Black Business Boom CEO explains challenges facing women entrepreneurs
Danielle McGee Gibson, advocacy chair for NAWBO Nashville chapter and founder/CEO of Black Business Boom, talked about entrepreneurship (Episode 450).
- The new zoning tool, called a “commercial compatibility overlay,” earned final approval from the Metro Nashville Council back in October 2025.
- The overlay outright bans new “alternative financial services,” like payday loan stores and pawnshops, and beer and cigarette markets, and restricts hours for other businesses like nightclubs.
Bright and early on a Saturday morning, the meeting room inside the North Nashville police precinct was filled with people.
They were all there to weigh in on what’s become an existential question for some: Should a new type of zoning overlay, added to the city’s toolbox just a few months ago and intended to limit or outright ban certain types of businesses altogether, be applied along Buchanan Street?
Some say yes, like one resident who said this is a move the neighborhood has been talking about for years. Derrick Moore, a co-owner of Slim & Husky’s, spoke of a sense of community that at one point was lost on Buchanan Street, and the duty of business owners to be good neighbors to residents.
Others aren’t so sure. Jordan Harris, the owner of Alkebu-Lan Images Bookstore, the only Black-owned bookstore in Nashville, worried that saying no to some types of businesses might prevent others from showing up. And Valeria Lopez, the owner of Buchanan Street event space Chandelier, said it’ll affect future generations if the overlay is applied.
“Why Buchanan Street?” Lopez said. “Why does it have to be the guinea pig?”
The overlay could mark the latest chapter in Buchanan Street’s rich history as a hub for Black culture in Nashville, a notion that wasn’t lost in the room on Feb. 21. Film producer William Jenkins noted the position that Black community members are in to guide this process, an opportunity they’ve historically been denied.
“If we can reason together, this is a historic moment,” Jenkins said. “So I would ask all of you to show each other a little patience, to show each other a little grace.”
How the overlay works
The new zoning tool, called a “commercial compatibility overlay,” earned final approval from the Metro Nashville Council back in October.
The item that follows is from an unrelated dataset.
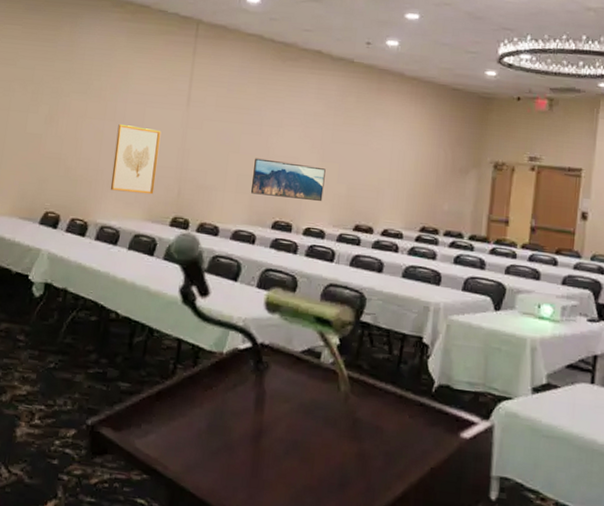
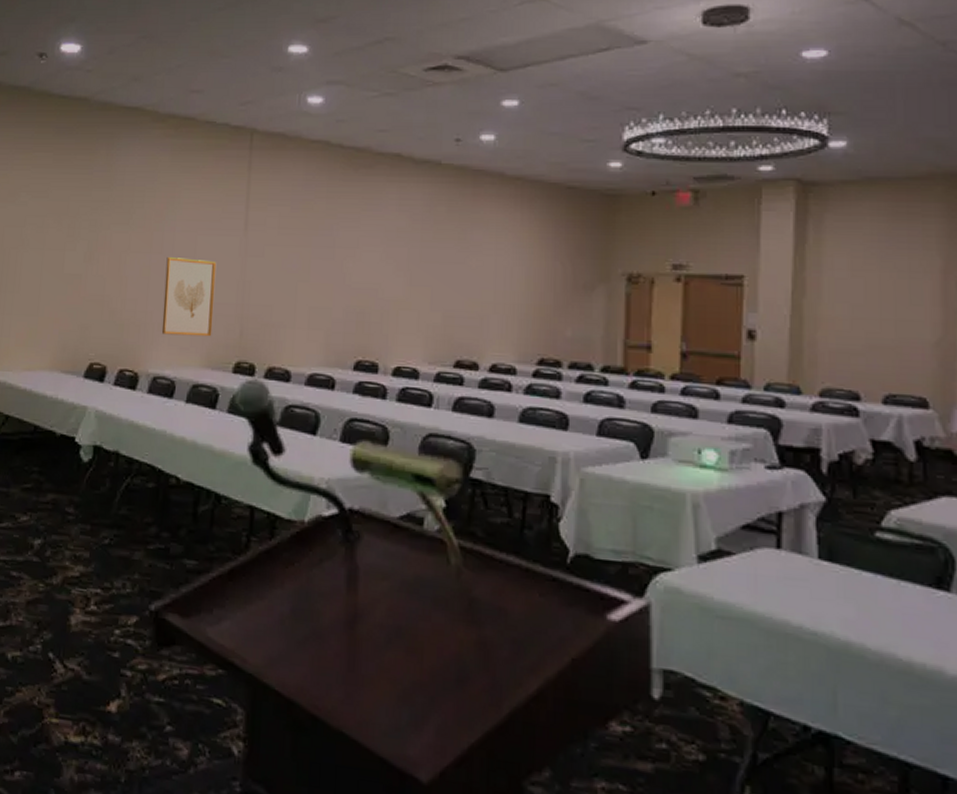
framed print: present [250,158,326,201] -> none [325,286,415,334]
Spearheaded by District 21 Council member Brandon Taylor, the overlay is the final product of years of attempts to strike a balance between shaping a neighborhood that’s compatible with the people who live in it while still allowing enough freedom for business owners to be a part of the puzzle, too.
Under the overlay, that means no new “alternative financial services,” otherwise known as payday loan stores and pawnshops, or beer and cigarette markets. Other types of businesses, like bars and nightclubs, are subject to restrictions on things like their hours of operation and how far their outdoor service or seating areas must be located from the nearest residential property line.
But those restrictions would apply only to new businesses, not those that currently line the historically vibrant Black commercial district in Nashville.
A few months later, this is the first attempt by a council member to apply the overlay anywhere in the city. Taylor said it’s taken years to finalize, and this version is “the most balanced approach that I have been able to propose.”
“My goal, number one, is to preserve and support Black community, simply put,” Taylor said. “And when I say Black community, the businesses, the neighboring businesses, the neighbors, the residents that live there, those are the people I want to preserve, I want to protect.”
Overlay poised for final approval with one more council vote
About a week and a half after the Saturday community meeting, Taylor’s overlay effort cleared a crucial hurdle.
Council members voted to approve the two bills applying the overlay to properties along two stretches of Buchanan Street at their March 3 meeting.
While council members were nearly entirely unified in those votes, many Nashvillians in the gallery appeared to hold the opposite opinion. Both bills came with an accompanying public hearing, and the majority of people who gave public comment during either hearing said they were opposed to the overlay.
Lopez, the owner of Chandelier, was one of them. Tequila Johnson, the co-founder and CEO of the nonprofit Equity Alliance, was another.
“I have learned more about planning and zoning in the past month than I ever thought I would learn in my life,” Johnson said. “And the one thing that keeps ringing in my head is that every time there is something that we have never done before, and that we don’t know what the consequences are, it gets tested in Black neighborhoods.”
The overlay’s now teed up for final approval at the council’s March 17 meeting, when it’ll be heard on its last of three required readings.